### Available records
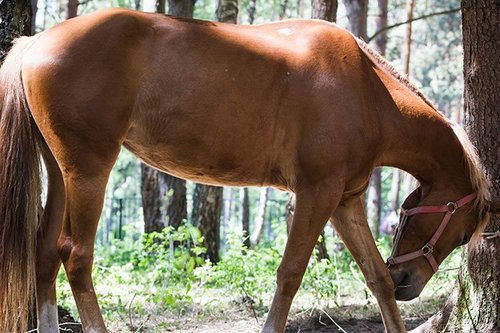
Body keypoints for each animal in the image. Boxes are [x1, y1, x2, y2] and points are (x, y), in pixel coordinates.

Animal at [0, 7, 496, 332]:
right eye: (461, 232)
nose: (406, 280)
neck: (366, 89)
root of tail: (35, 42)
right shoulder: (317, 193)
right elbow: (290, 273)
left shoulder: (345, 201)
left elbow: (374, 277)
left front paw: (388, 287)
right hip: (88, 172)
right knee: (76, 257)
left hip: (60, 174)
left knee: (45, 256)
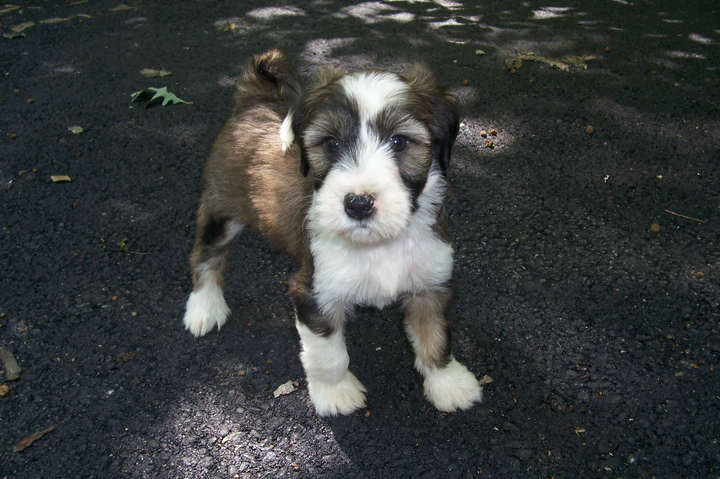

### Task
Leaving out only the pictures, reproduce the listing exactly.

### Exercise answer
Body keypoints for each animal in the image. Boxes are [x1, y1, x2, y2] and points are (x, y), in pixel coordinates.

Animal at [0, 7, 496, 332]:
right eye: (461, 232)
nose: (406, 280)
neck: (366, 89)
root of tail: (35, 42)
right shoulder: (317, 193)
right elbow: (290, 273)
left shoulder: (345, 201)
left elbow: (374, 277)
left front paw: (388, 287)
right hip: (88, 172)
right knee: (76, 257)
left hip: (60, 174)
left knee: (45, 256)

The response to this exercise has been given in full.